The health protocols for the cruise ships and the CDC’s voluntary program are due to evolve again as of the end of this week. Cruise ships have till February 18 to inform the CDC is they will be participating in the programs. As of February 22, the CDC will begin officially flagging cruise ships that are not participating and reporting data on cases although the chart with the color-coding already indicates which cruise ships have not informed the CDC of their decision. As of February 15, only 20 cruise ships have opted in to the new reporting program.

The cruise industry continues its efforts of self-policing and managing operations. At the peak of the Omicron surge, cruises were being curtailed and canceled but that has subsided while the cruise lines have also become more proactive in managing itineraries to ensure that they will be permitted to dock in scheduled ports. Popular destinations such as the U.S. Virgin Islands have also been adjusting their policies to permit more cruise ships to reach ports such as St.
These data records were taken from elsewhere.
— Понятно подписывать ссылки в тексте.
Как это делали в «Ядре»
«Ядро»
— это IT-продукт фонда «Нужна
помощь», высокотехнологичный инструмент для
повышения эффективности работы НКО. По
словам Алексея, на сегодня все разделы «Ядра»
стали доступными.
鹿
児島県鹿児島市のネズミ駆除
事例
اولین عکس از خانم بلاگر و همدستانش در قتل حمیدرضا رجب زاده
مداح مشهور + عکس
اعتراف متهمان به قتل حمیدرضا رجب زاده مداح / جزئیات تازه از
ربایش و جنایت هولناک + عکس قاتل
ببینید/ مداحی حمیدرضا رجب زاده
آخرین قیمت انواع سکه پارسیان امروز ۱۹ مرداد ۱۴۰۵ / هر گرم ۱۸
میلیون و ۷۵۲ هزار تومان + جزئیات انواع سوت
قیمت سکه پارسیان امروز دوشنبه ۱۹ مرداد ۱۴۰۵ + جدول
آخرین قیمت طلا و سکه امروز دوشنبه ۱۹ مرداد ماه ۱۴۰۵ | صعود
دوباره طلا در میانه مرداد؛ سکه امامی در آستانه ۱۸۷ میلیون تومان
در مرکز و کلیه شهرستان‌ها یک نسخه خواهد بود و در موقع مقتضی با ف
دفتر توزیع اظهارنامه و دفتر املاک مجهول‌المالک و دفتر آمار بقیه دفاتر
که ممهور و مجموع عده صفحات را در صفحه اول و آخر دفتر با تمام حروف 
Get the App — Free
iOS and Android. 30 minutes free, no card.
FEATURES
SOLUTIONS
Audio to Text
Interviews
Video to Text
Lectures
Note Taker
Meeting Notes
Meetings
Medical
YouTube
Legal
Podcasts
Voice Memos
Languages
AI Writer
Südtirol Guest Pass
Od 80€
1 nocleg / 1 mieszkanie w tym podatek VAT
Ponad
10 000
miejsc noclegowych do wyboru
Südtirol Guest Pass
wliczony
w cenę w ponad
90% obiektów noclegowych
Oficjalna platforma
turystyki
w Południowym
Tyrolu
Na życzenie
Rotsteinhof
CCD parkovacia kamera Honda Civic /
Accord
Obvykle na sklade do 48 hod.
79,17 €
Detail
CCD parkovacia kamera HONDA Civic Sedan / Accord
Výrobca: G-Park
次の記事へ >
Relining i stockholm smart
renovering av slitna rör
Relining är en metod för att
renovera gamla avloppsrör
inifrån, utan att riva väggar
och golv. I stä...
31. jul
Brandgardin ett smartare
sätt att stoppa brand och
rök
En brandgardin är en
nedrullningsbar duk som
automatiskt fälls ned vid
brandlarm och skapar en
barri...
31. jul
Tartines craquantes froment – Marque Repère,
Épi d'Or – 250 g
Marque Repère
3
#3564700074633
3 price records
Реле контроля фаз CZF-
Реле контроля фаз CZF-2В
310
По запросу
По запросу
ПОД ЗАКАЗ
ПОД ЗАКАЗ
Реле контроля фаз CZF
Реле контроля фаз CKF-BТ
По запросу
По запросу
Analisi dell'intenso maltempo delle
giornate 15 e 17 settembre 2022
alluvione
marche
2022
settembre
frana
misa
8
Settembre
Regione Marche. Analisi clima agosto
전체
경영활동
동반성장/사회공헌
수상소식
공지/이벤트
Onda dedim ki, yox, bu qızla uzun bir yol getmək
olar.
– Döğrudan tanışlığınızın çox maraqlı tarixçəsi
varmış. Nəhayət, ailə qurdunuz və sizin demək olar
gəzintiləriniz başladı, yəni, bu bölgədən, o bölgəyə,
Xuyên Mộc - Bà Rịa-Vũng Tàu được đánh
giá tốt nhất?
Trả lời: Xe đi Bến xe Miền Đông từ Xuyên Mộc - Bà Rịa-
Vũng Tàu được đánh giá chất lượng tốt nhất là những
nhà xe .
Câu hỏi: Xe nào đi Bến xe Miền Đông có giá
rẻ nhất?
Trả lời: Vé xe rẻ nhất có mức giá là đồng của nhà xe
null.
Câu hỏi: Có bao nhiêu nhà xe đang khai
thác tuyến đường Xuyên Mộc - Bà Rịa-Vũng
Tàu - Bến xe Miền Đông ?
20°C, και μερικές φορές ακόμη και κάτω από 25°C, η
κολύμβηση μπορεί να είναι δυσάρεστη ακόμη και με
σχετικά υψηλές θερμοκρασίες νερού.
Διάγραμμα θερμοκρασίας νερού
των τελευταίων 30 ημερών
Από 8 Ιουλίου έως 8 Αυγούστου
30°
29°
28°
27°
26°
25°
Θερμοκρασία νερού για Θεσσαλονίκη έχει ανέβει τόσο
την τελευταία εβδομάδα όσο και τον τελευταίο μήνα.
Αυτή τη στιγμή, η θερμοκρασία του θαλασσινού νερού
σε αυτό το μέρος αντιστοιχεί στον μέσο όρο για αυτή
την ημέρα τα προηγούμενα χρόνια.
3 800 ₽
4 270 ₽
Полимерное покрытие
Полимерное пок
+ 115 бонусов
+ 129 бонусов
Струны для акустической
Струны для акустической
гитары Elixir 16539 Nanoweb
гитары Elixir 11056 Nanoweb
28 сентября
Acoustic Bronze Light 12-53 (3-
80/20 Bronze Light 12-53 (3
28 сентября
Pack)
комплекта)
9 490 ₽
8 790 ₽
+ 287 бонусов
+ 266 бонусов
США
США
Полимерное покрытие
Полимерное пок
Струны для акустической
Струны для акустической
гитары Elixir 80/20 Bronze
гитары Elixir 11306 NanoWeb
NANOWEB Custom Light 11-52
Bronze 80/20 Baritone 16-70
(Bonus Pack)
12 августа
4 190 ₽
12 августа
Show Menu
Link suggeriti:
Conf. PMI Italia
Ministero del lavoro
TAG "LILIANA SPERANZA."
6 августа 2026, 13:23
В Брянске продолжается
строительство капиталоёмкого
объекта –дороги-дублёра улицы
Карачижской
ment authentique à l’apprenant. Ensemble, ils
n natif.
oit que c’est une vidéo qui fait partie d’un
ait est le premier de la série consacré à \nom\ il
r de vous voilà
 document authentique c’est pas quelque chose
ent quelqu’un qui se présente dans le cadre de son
Thomas. Onboard the cruise ships, lines including Carnival and Royal Caribbean are again permitting passengers to smoke in their casinos, after having suspending smoking to encourage wider use of masks. Norwegian Cruise Line announced next month that it would be eliminating its mask requirement while maintaining the requirement for passengers to be vaccinated.

Cruise executives have become increasingly optimistic. Royal Caribbean Group for example said it expects occupancy to rise and a move to 100 percent capacity by the summer months. Carnival Cruise Line announced at the beginning of the week its new deployment plan saying that it would be sailing from all 10 of its U.S. homeports by March and have all its cruises in service starting in May 2022.